In Freud, the shadow could be equated with the entire personal subconscious or unconscious. In Jung, the shadow is located in both: personal and collective unconscious. It should be understood as a kind of psychic energy often associated with negative, evil, or abnormal thoughts, behavior, etc. Jung says that an individual psyche emerges and that individuation is successful if the individual is able to balance and/or manage the binaries of his/her self: conscious/unconscious and ego/shadow. We might consider the shadow(s) as those things we have repressed or things we know but do not want to admit about ourselves.
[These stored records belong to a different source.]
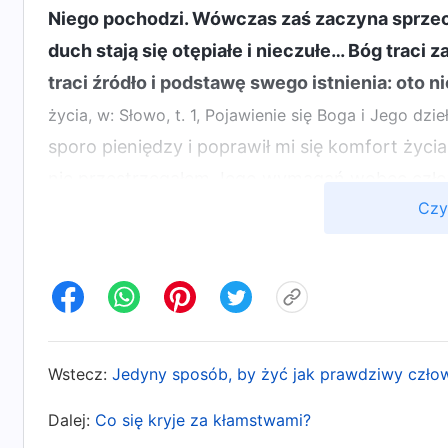
Niego pochodzi. Wówczas zaś zaczyna sprzeci
duch stają się otępiałe i nieczułe… Bóg traci 
traci źródło i podstawę swego istnienia: oto n
życia, w: Słowo, t. 1, Pojawienie się Boga i Jego dzie
sporo pieniędzy i poprawił mi się komfort życi
nie przestrzegałem Jego wymagań wobec człow
Czy
Gdy otworzyłem warsztat, zarabiałem z czysty
spokój. Lecz potem wpłynęło na mnie otoczenie
wedle takich zasad jak „Nigdy nie staniesz się 
nocy nigdy nie przybierze na wadze”, „Pieniądz 
bez nich nic nie możesz zrobić”, i innych szata
porzuciłem własne zasady, ignorując głos sumie
Wstecz:
Jedyny sposób, by żyć jak prawdziwy czło
pieniądze, lecz zdobyłem je w zły sposób. Gd
Dalej:
Co się kryje za kłamstwami?
uczynkach, nie mogłem siebie znieść i znaleźć s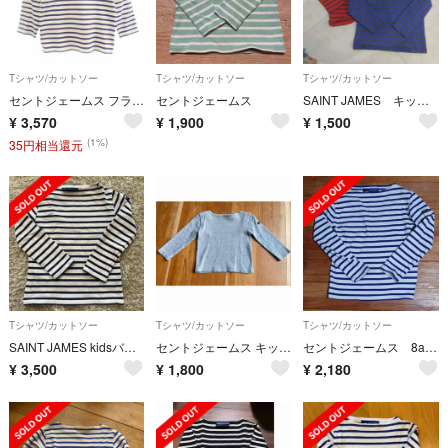
Tシャツ/カットソー
Tシャツ/カットソー
Tシャツ/カットソー
セントジェームス フランス製 ボーダー 長袖 Tシャツ 6anｓ ネイビー系 SAINT JAMES ロンT キッズ
セントジェームス
SAINT JAMES キッズ 2枚組
¥
3,570
¥
1,900
¥
1,500
(1%)
35円相当還元
Tシャツ/カットソー
Tシャツ/カットソー
Tシャツ/カットソー
SAINT JAMES kidsバスクシャツ(koma様)
セントジェームス キッズウェッソン
セントジェームス 8ans 紺×生成り
¥
3,500
¥
1,800
¥
2,180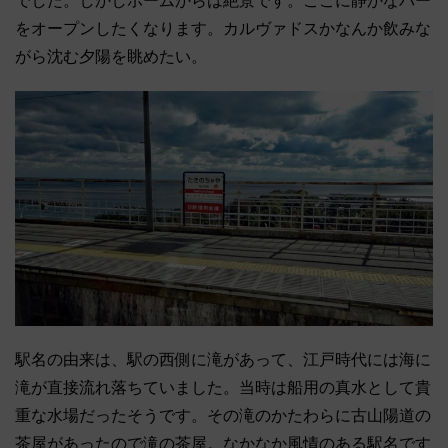
でした。しかしホームからは絶景です。ここに静かなバー
をオープンしたくなります。カルヴァドスかなんか飲みな
がら沈む夕陽を眺めたい。
駅名の由来は、駅の西側に滝があって、江戸時代には海に
滝が直接流れ落ちていました。当時は船用の真水として貴
重な水場だったそうです。その滝のかたわらに古山陽道の
茶屋があったので滝の茶屋。なかなか風情のある駅名です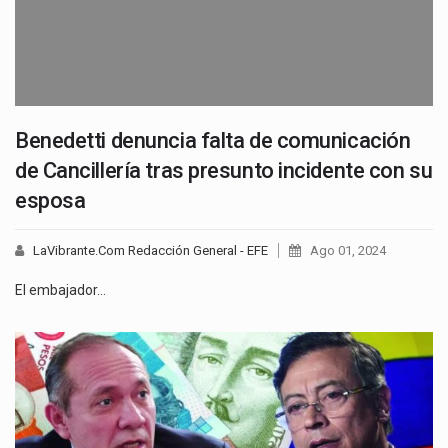
Benedetti denuncia falta de comunicación
de Cancillería tras presunto incidente con su
esposa
LaVibrante.Com Redacción General - EFE
Ago 01, 2024
El embajador…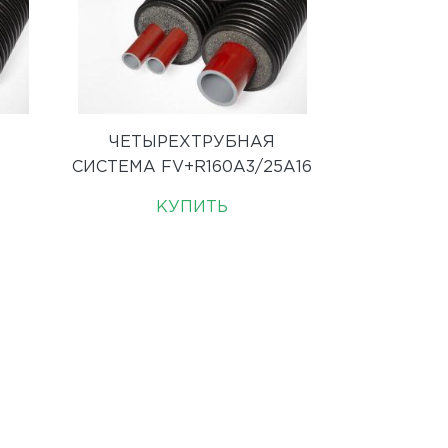
ЧЕТЫРЕХТРУБНАЯ
СИСТЕМА FV+R160A3/25A16
КУПИТЬ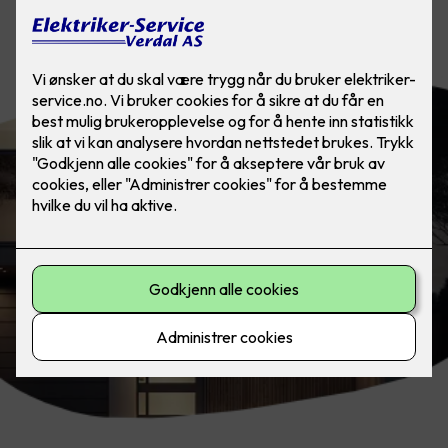
Grenseløs belysning med LED-striper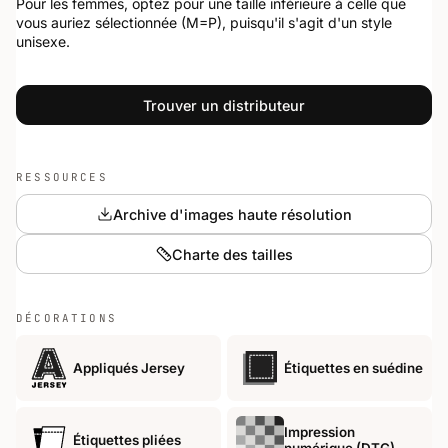
Pour les femmes, optez pour une taille inférieure à celle que
vous auriez sélectionnée (M=P), puisqu'il s'agit d'un style
unisexe.
Trouver un distributeur
RESSOURCES
Archive d'images haute résolution
Charte des tailles
DÉCORATIONS
Appliqués Jersey
Étiquettes en suédine
Impression
Étiquettes pliées
numérique (DTG)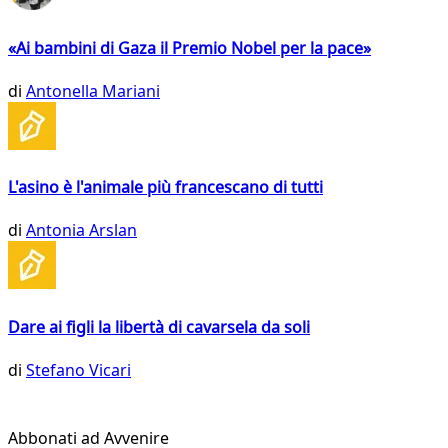
«Ai bambini di Gaza il Premio Nobel per la pace»
di
Antonella Mariani
L'asino è l'animale più francescano di tutti
di
Antonia Arslan
Dare ai figli la libertà di cavarsela da soli
di
Stefano Vicari
Abbonati ad Avvenire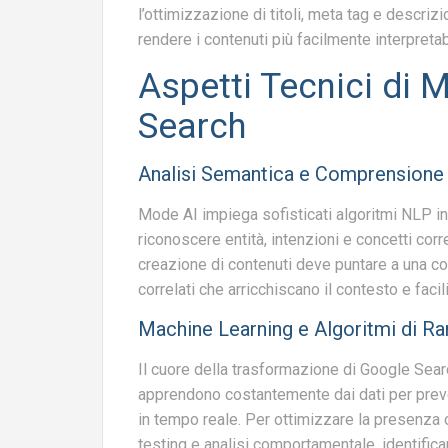
l’ottimizzazione di titoli, meta tag e descriz
rendere i contenuti più facilmente interpretabi
Aspetti Tecnici di 
Search
Analisi Semantica e Comprensione 
Mode AI impiega sofisticati algoritmi NLP in 
riconoscere entità, intenzioni e concetti corr
creazione di contenuti deve puntare a una co
correlati che arricchiscano il contesto e facili
Machine Learning e Algoritmi di Ra
Il cuore della trasformazione di Google Searc
apprendono costantemente dai dati per preved
in tempo reale. Per ottimizzare la presenza 
testing e analisi comportamentale, identifica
Therefore, to correct some unconscious (shadowy) aspect, we must be conscious about that unconscious shadow. (This could be done individually but might require therapy, which could include dream analysis.) In "Psychology and Religion," he notes: 

Unfortunately there can be no doubt that man is, on the whole, less good than he imagines himself or wants to be. Everyone carries a shadow, and the less it is embodied in the individual's conscious life, the blacker and denser it is. If an inferiority is conscious, one always has a chance to correct it. 

The shadow refers to personal demons so to speak but in much larger in terms of Jung's broad, mystical or historical, schema of collective unconscious. The archetypes of the collective unconscious are recorded and re-performed - going all the way back to primitive times. Therefore, in Jung's thinking, the notion of the shadow has always been part of the collective and personal unconscious. The shadow is often associated with the negative aspects lodged in the personal and collective unconscious. The individual can correct any conflicts between the shadow and the conscious ego by consciously engaging and/or getting to the bottom causes, impulses, etc. that the shadow implies.